On résume l’hypersonique à “cinq fois la vitesse du son”. À niveau de mer, cela correspond grossièrement à environ 6 175 km/h. Sur le terrain, l’intérêt n’est pas la vitesse pour la vitesse, mais le temps gagné sur la chaîne décisionnelle adverse. Plus une arme arrive vite, plus elle met sous pression la défense, les radars, les postes de commandement et les moyens d’interception. Cela dit, l’hypersonique n’est pas magique. Il faut des capteurs pour désigner la cible, des communications pour actualiser, et une précision suffisante si l’arme n’est pas nucléaire. C’est là que le débat devient technique et politique : la performance brute ne suffit pas, il faut un écosystème ciblage plus précision. Sans cela, l’arme reste impressionnante mais incomplète.

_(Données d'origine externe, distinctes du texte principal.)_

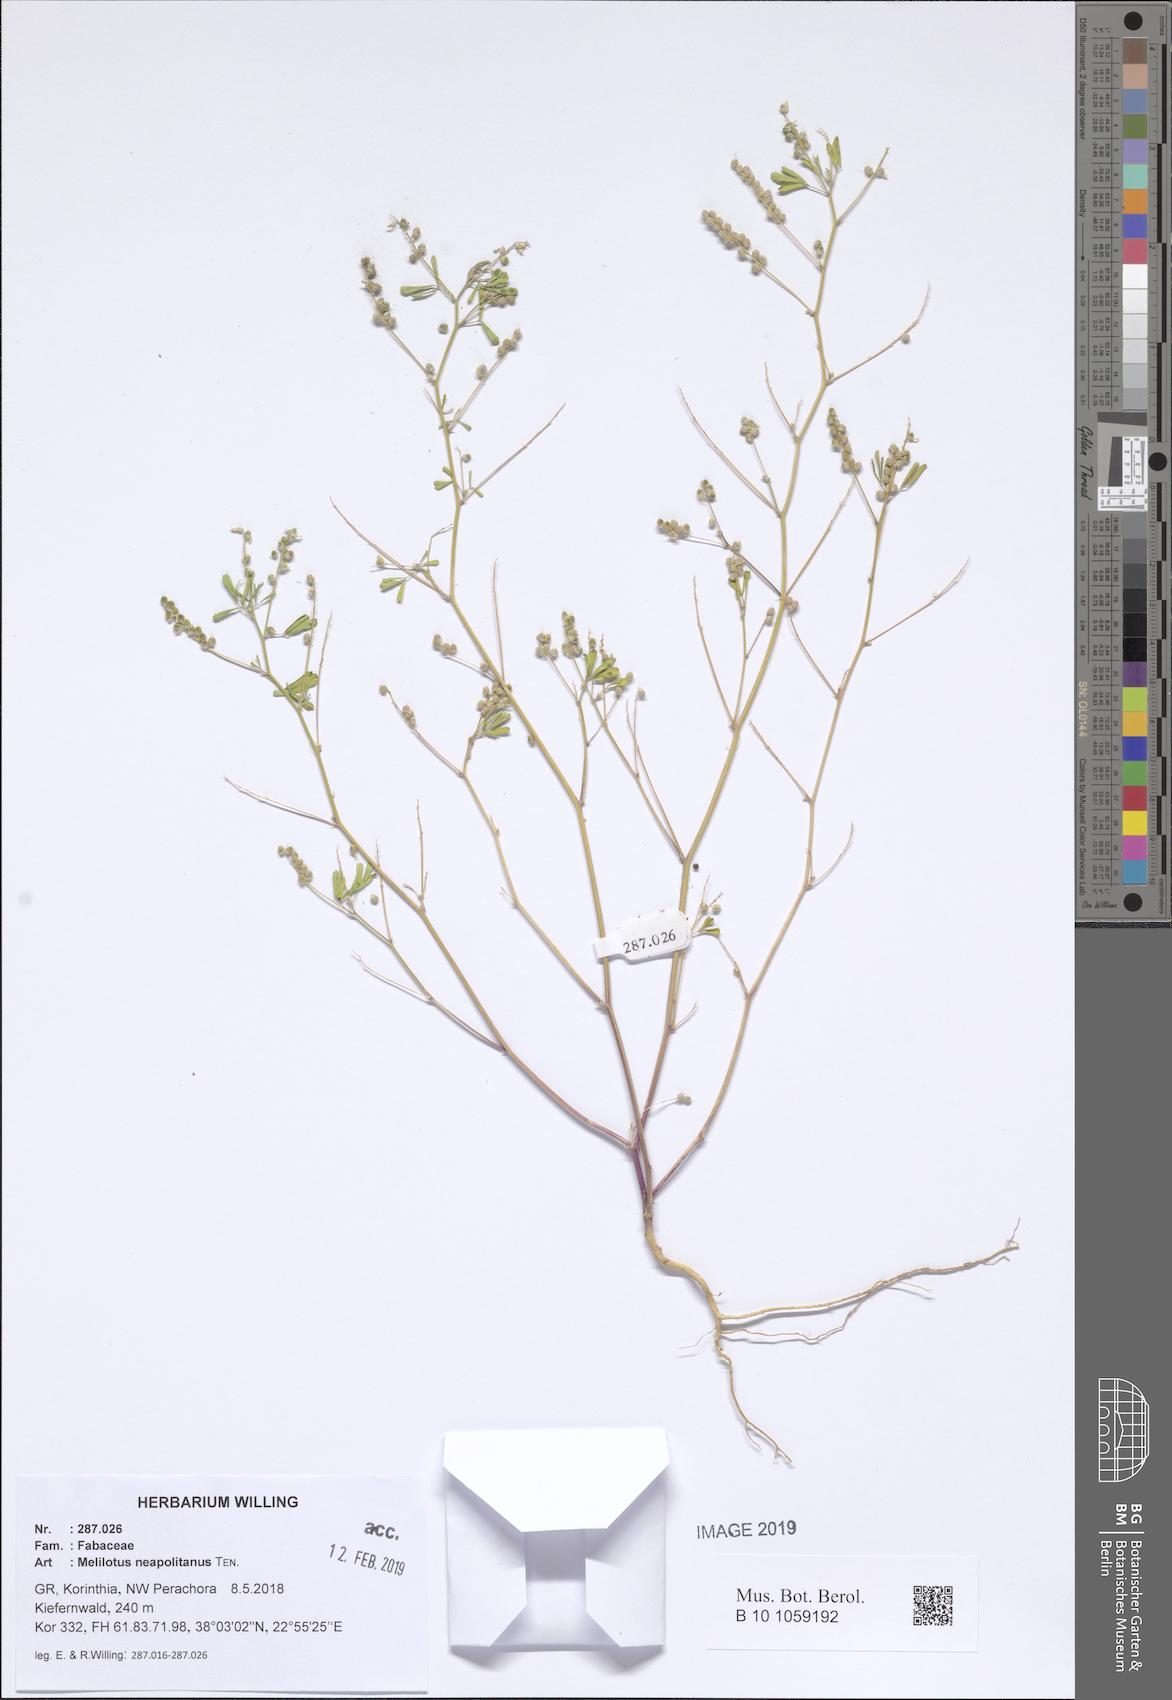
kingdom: Plantae
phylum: Tracheophyta
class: Magnoliopsida
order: Fabales
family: Fabaceae
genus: Melilotus
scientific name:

Le choix qui surprend, un moteur liquide et une logique de réglage en vol

Ursa Major met en avant un moteur à ergols liquides, ce qui tranche avec l’image classique des missiles à propulsion solide, souvent associés à la simplicité et au stockage long terme. L’intérêt du liquide est de permettre davantage de contrôle sur la poussée, donc sur le profil de vol et la gestion d’énergie. C’est cohérent avec l’idée de “changer de vitesse” en vol. Le revers, c’est la complexité logistique. Les systèmes à ergols liquides demandent des procédures, des contrôles, et une discipline de sécurité plus lourde. Le pari, donc, est d’obtenir une flexibilité opérationnelle sans rendre le système ingérable en condition réelle. Et c’est précisément pour cela que l’industriel parle d’armes conçues pour être fabriquéeset déployées rapidement, pas seulement démontrées.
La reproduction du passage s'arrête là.